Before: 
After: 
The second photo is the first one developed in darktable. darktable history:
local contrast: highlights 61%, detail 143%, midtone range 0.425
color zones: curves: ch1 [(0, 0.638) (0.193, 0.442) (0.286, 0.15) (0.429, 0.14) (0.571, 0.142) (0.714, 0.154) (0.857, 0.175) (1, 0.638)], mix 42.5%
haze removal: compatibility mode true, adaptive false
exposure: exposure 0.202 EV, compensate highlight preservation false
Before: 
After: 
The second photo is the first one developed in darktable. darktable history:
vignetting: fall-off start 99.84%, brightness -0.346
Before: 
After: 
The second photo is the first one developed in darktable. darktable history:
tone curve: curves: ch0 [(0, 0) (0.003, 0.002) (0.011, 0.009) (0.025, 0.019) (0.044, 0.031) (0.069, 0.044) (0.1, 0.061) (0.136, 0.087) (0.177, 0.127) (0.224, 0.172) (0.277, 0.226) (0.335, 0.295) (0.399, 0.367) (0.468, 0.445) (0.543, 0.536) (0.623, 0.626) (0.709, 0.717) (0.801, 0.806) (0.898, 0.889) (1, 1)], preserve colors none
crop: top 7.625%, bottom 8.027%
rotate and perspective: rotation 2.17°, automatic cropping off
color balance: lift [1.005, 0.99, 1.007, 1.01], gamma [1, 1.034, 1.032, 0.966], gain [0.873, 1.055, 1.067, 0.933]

**Exercise description:** Reproduce every line of the records above character for character, in the same order and with the same line breaks.

**Solution to the exercise:**
Before: 
After: 
The second photo is the first one developed in darktable. darktable history:
local contrast: highlights 61%, detail 143%, midtone range 0.425
color zones: curves: ch1 [(0, 0.638) (0.193, 0.442) (0.286, 0.15) (0.429, 0.14) (0.571, 0.142) (0.714, 0.154) (0.857, 0.175) (1, 0.638)], mix 42.5%
haze removal: compatibility mode true, adaptive false
exposure: exposure 0.202 EV, compensate highlight preservation false
Before: 
After: 
The second photo is the first one developed in darktable. darktable history:
vignetting: fall-off start 99.84%, brightness -0.346
Before: 
After: 
The second photo is the first one developed in darktable. darktable history:
tone curve: curves: ch0 [(0, 0) (0.003, 0.002) (0.011, 0.009) (0.025, 0.019) (0.044, 0.031) (0.069, 0.044) (0.1, 0.061) (0.136, 0.087) (0.177, 0.127) (0.224, 0.172) (0.277, 0.226) (0.335, 0.295) (0.399, 0.367) (0.468, 0.445) (0.543, 0.536) (0.623, 0.626) (0.709, 0.717) (0.801, 0.806) (0.898, 0.889) (1, 1)], preserve colors none
crop: top 7.625%, bottom 8.027%
rotate and perspective: rotation 2.17°, automatic cropping off
color balance: lift [1.005, 0.99, 1.007, 1.01], gamma [1, 1.034, 1.032, 0.966], gain [0.873, 1.055, 1.067, 0.933]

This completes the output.